I have recently fallen into an abnormal worship of mushrooms. When I was young, I couldn’t stand to put one of the slimy, spongy, dirty morsels in my mouth, although I have always been fascinated with the diversity of color and shape of these bizarre organisms. When I was five years old, my father brought me along on a three day camping trip to hunt for mushrooms in Utah. I remember clearly finding ‘fat boys,’ or boletus mushrooms with wide, spongy caps, hedgehog mushrooms with furry teeth growing from the caps, and giant puffballs the size of my belly. It took me years to finally try a mushroom, and years after that I began to actually enjoy the flavor and texture of the strange, floppy things that my dad poured over pasta.
This last spring I found a bounty of morels, and later chanterelles, in woods surrounding Burlington. I mentioned these discoveries to my friends, and consequently a group of mushroom enthusiasts who loosely organize themselves under the title BAMO, or Burlington Area Mycological Organization, invited me along on two late summer fungi forays. I gladly tagged along, not realizing what I was getting myself into. Both trips took up an entire day of slow, meticulous pursuit of delectable specimens. Everybody except me came equipped with three or four baskets each, a paring knife for trimming the base of mushrooms, paper bags to separate species, a small library of identification books, cameras with heavy micro-lenses, and a wealth of impressive knowledge about Latin names.
One of my fellow hunters, Michael Sundue, works as a botanist at the Pringle Herbarium at the University of Vermont. Although he insisted on his ignorance, he appeared to know the Latin and common name of every mushroom that we encountered, which he either produced from memory or deduced by a careful examination of the specimen’s characteristics. He tried to give me some ‘simple’ hints about the boletus genus: “any mushroom with spores instead of gills, which is not growing out of wood, which doesn’t bruise blue, and which is not bitter, is likely a boletus, and therefore edible.” I only absorbed a quarter of the information that he rattled off throughout the trips. Everybody in the group seemed to get just as excited about poisonous mushrooms as edible treasures, and Michael frequently filled his bags with colorful or unusual examples to bring back to the lab.
This last Sunday, a few hunters rode our bikes out to meet the rest of the crew at an undisclosed location just north of Charlotte, VT. We hiked through the shaded grove, finding nothing in the low, dry areas near pine trees. As soon as we mounted the slope and descended into wet, oak marsh, the populations of fungi seemed to leap out at us. Almost immediately, we began filling our baskets with snow shrimp, hen-of-the-woods, hedgehogs, white-tooth fungus, oyster mushrooms, lobster mushrooms, and horn of plenty. Many of these I had never seen before, such as the horn of plenty.

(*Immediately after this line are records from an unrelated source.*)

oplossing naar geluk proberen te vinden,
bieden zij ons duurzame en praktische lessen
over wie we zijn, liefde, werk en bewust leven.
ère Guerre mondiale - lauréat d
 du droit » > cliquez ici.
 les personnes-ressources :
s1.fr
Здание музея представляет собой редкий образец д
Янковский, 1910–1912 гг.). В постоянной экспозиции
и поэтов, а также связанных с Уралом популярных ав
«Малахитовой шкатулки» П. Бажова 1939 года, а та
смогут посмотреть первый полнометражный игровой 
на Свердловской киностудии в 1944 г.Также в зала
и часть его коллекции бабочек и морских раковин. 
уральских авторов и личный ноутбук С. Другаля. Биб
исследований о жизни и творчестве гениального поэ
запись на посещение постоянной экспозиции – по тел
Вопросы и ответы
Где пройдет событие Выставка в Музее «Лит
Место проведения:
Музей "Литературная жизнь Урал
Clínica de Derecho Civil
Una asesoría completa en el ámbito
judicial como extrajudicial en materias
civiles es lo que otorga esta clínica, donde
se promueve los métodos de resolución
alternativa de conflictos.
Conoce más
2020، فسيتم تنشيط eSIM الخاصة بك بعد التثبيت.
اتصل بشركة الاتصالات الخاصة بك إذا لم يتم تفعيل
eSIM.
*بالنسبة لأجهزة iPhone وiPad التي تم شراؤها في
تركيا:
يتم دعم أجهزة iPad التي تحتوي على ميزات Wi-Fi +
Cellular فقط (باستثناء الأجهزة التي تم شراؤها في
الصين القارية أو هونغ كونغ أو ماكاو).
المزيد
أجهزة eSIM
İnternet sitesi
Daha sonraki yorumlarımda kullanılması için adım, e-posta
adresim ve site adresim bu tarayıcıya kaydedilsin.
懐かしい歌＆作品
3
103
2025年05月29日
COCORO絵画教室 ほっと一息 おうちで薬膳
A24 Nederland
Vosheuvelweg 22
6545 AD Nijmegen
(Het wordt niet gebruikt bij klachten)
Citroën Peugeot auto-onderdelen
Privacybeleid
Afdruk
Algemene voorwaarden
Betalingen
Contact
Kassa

This is a delicate, nondescript black mushroom which grows in a velvety funnel shape, smells sweet and buttery, and tastes somewhat like a chanterelle. At first glance, I thought it looked quite poisonous, given that the skin is as black as octopus ink. My foraging companions insisted, however, and I filled a few large grocery bags with the little black beauties.
We thought it best to sample all of our treasures as soon as possible, so we all converged in the evening to cook up a giant feast of wild flavors. We boiled pasta and paired it with multiple mushroom sauces, such as a lobster mushroom sauce with white wine, onions, sweet Italian sausage, lemon, and Parmesan cheese. We made polenta and served it with a viscous, cheesy boletus gravy. We made risotto with chanterelles. We attempted to make home-made raviolis stuffed with creme fraiche, horn-of-plenty, and sage, although they turned out looking more like Frankenstein raviolis. Eventually we tired of the heavy carbs and moved on to plates that featured only mushrooms and spices, like Michael’s “salt and pepper shrimp” dish made with snow-shrimp mushrooms, salt, pepper, lime, and chili pepper, sauteed in butter.
Even after cooking dozens of dishes, we still had half a room full of forest bounty, which many of us took home to dehydrate. Although I do not think I will take the suggestion of one of my fellow hunters to get a “BAMO” tattoo, I am strangely proud to be a part of this mushroom mania. I will be combing the woods with a new found knowledge and appreciation for these strange, edible gifts.